(Saved entries)
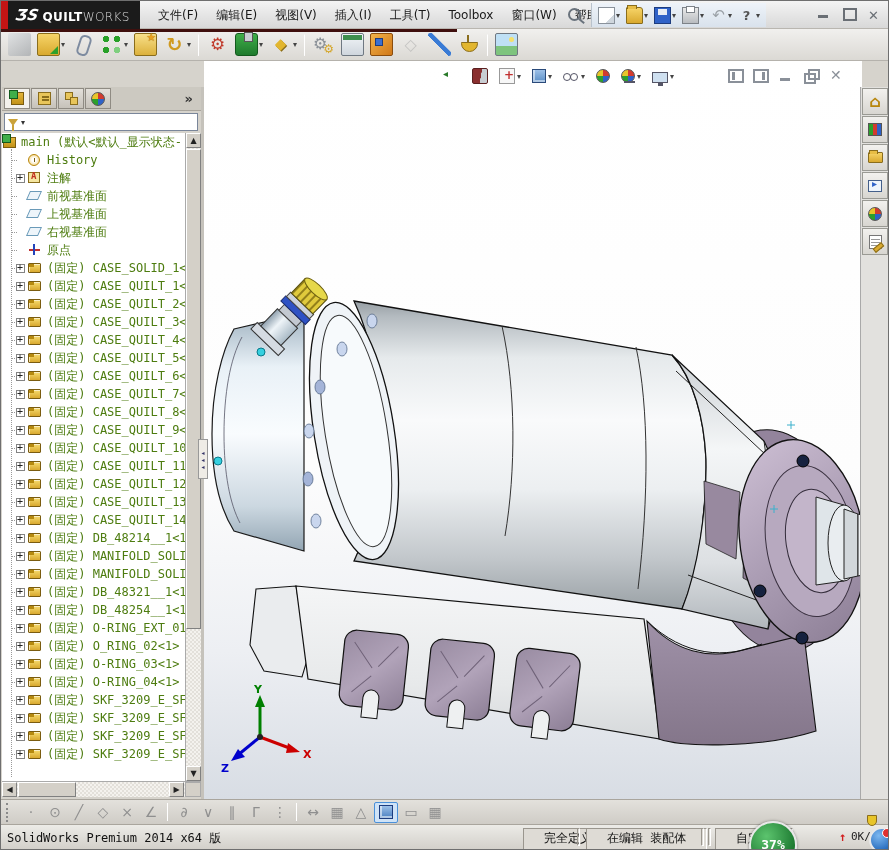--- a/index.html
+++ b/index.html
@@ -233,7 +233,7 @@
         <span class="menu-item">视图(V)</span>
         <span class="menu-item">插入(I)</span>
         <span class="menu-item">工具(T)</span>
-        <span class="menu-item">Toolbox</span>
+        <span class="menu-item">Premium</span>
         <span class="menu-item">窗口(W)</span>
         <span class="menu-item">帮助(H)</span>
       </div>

__AIM OF THE TASK__
Please reproduce every record exactly as written, excluding the pictures.

__FINAL ANSWER__
--- a/index.html
+++ b/index.html
@@ -233,7 +233,7 @@
         <span class="menu-item">视图(V)</span>
         <span class="menu-item">插入(I)</span>
         <span class="menu-item">工具(T)</span>
-        <span class="menu-item">Toolbox</span>
+        <span class="menu-item">Premium</span>
         <span class="menu-item">窗口(W)</span>
         <span class="menu-item">帮助(H)</span>
       </div>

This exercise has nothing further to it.